Work to complete: Which lines below contain the word "haber"? Copy each one.
--- Provided data ---
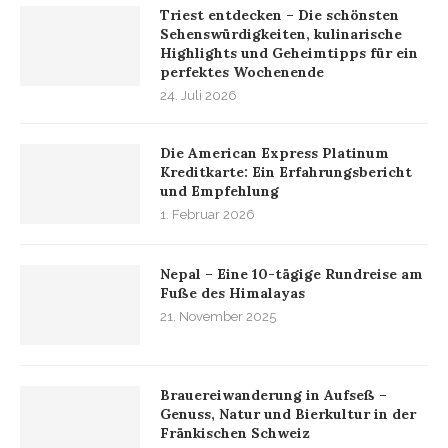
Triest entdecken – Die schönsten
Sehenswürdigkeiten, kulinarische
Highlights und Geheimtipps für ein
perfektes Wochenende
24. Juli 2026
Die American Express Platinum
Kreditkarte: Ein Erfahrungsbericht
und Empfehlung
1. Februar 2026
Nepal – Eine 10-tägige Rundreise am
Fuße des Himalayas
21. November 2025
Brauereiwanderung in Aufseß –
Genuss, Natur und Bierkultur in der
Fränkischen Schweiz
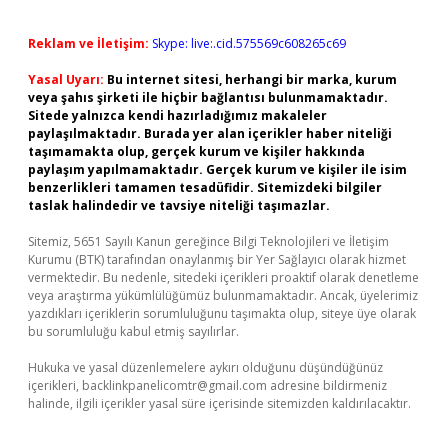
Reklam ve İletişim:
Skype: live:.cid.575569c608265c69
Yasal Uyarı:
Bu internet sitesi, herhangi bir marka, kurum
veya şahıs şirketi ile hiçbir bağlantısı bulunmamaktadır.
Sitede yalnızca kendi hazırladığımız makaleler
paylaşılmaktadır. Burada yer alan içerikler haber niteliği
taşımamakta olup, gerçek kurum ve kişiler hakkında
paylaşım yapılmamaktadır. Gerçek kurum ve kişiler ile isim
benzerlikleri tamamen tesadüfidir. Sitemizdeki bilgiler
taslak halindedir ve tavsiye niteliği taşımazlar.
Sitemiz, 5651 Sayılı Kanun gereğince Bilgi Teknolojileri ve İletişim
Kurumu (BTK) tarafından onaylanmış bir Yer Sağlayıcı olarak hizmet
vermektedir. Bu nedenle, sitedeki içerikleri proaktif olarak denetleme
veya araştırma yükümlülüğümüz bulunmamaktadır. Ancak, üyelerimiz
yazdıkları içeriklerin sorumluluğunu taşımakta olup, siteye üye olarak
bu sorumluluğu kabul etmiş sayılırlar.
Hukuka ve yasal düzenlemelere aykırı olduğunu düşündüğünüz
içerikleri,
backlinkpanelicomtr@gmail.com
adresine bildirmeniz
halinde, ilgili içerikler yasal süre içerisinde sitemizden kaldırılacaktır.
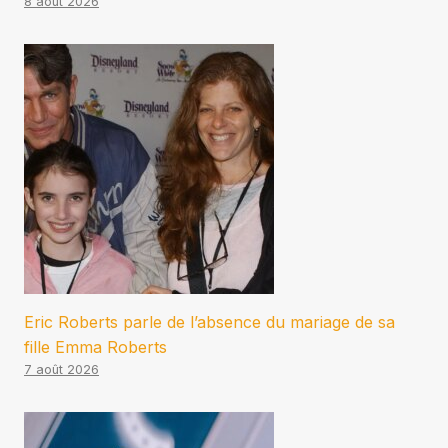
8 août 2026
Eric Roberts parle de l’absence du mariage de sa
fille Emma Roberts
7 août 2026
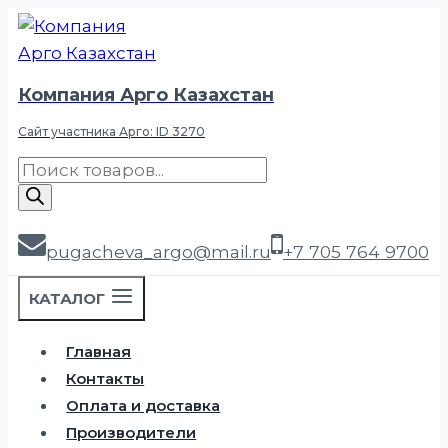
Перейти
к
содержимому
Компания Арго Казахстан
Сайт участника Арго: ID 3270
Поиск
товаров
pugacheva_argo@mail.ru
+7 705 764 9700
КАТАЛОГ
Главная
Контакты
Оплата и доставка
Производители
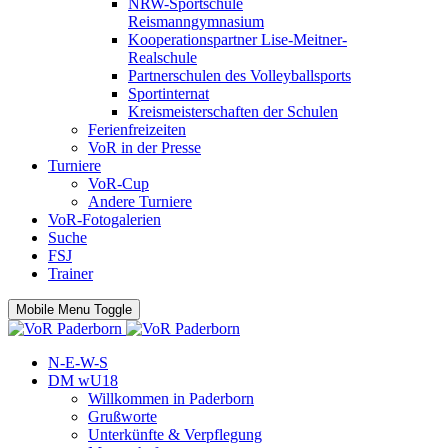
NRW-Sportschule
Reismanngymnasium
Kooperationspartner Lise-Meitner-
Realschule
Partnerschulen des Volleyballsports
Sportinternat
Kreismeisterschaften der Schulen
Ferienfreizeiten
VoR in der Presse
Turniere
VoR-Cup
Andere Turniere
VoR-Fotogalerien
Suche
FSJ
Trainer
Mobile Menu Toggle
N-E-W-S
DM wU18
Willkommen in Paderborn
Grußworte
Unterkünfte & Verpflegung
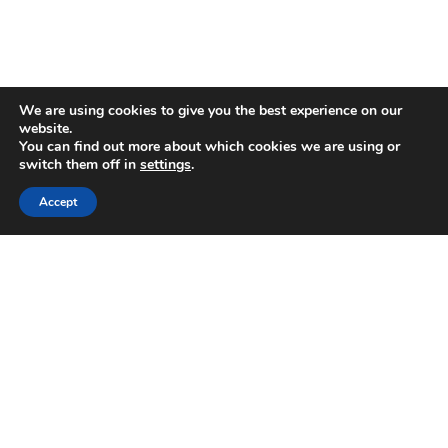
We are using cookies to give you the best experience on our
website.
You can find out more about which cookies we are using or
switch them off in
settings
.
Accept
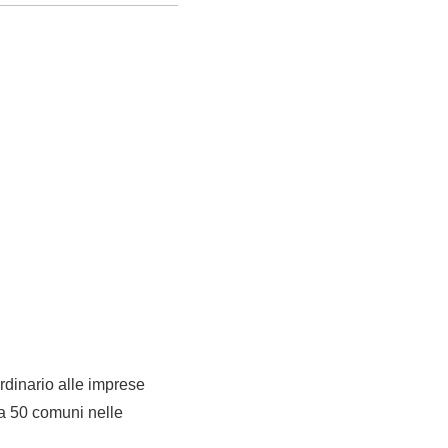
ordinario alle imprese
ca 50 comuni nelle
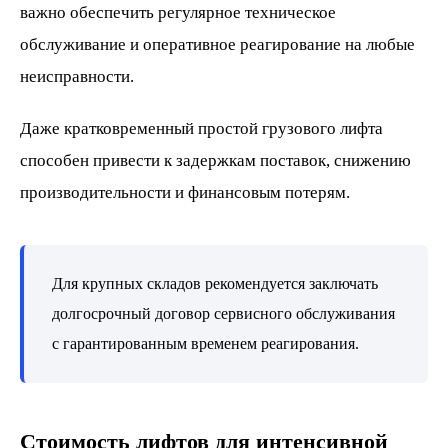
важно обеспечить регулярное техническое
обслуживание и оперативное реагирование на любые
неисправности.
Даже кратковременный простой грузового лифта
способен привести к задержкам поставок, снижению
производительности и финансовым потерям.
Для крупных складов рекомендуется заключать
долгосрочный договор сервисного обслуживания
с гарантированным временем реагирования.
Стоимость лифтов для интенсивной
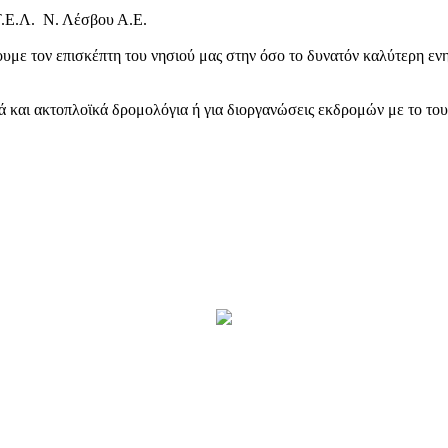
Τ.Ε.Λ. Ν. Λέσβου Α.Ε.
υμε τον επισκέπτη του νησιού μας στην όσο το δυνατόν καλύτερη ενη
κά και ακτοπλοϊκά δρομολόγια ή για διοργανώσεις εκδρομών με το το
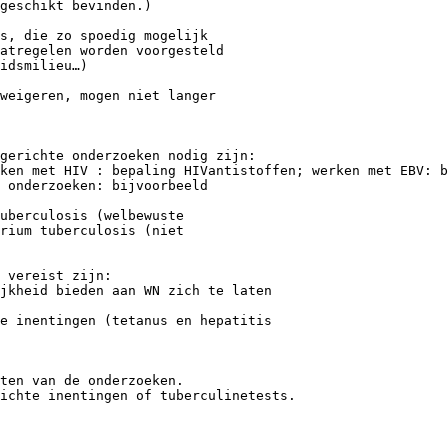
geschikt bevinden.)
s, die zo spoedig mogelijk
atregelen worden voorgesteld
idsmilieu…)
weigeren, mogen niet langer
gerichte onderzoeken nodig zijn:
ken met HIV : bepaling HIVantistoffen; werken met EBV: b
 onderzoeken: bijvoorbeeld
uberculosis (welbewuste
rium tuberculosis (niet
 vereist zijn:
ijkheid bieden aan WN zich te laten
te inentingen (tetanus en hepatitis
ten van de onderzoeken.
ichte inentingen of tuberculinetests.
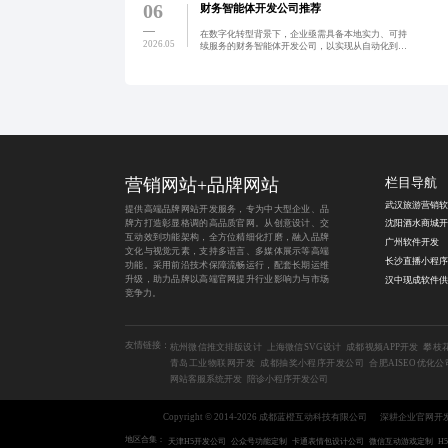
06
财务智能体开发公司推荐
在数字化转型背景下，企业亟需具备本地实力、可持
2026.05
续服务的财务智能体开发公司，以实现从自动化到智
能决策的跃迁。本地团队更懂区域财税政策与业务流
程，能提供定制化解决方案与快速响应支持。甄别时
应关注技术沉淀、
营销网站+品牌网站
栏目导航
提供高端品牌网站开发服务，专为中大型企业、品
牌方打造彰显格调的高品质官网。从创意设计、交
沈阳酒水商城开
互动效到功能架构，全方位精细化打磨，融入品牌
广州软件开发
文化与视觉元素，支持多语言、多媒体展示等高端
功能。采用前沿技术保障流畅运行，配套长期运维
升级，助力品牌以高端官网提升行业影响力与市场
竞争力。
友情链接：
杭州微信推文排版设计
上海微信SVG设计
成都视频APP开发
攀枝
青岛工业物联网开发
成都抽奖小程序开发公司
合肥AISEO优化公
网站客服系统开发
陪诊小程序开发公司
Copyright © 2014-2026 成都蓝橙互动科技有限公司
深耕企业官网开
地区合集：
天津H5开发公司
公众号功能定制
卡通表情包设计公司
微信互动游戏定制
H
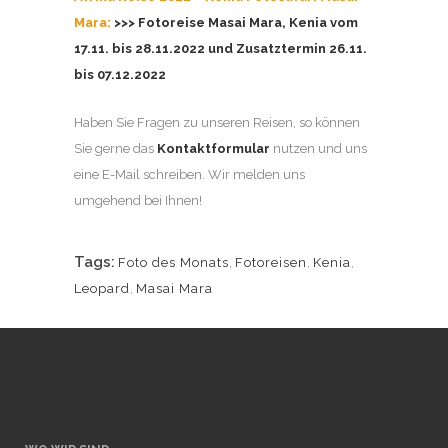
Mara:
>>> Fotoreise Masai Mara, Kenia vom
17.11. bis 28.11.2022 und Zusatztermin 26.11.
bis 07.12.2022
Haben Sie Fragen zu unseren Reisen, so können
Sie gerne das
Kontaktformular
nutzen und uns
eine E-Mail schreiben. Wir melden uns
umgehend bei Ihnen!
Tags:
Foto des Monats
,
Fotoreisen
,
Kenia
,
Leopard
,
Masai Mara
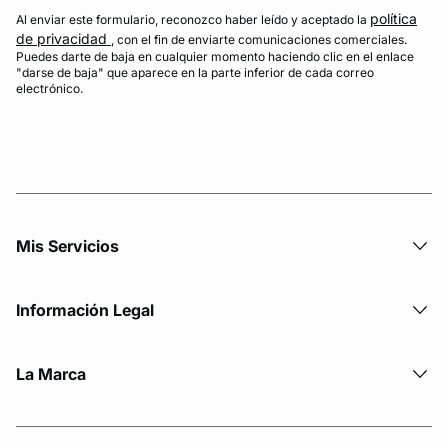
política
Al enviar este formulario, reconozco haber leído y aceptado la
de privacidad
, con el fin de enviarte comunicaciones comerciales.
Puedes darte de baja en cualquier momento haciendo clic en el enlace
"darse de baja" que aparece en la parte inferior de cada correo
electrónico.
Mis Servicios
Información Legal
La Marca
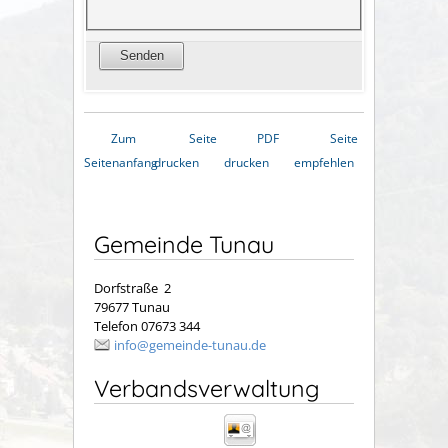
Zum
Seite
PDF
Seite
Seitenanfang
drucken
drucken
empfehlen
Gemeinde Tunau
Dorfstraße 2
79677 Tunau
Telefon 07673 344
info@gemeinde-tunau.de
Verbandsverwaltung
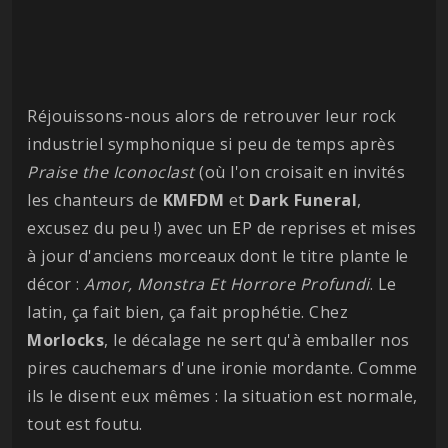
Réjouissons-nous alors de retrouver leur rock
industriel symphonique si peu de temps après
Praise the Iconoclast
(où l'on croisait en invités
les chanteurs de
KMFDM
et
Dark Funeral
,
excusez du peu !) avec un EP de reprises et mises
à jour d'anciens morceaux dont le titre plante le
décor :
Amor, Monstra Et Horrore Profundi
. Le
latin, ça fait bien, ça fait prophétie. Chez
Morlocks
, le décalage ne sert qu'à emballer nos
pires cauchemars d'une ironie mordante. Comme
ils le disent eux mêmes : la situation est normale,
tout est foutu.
---
Response to this exercise:
paylaşılmaktadır. Burada yer alan içerikler haber niteliği
Al enviar este formulario, reconozco haber leído y aceptado la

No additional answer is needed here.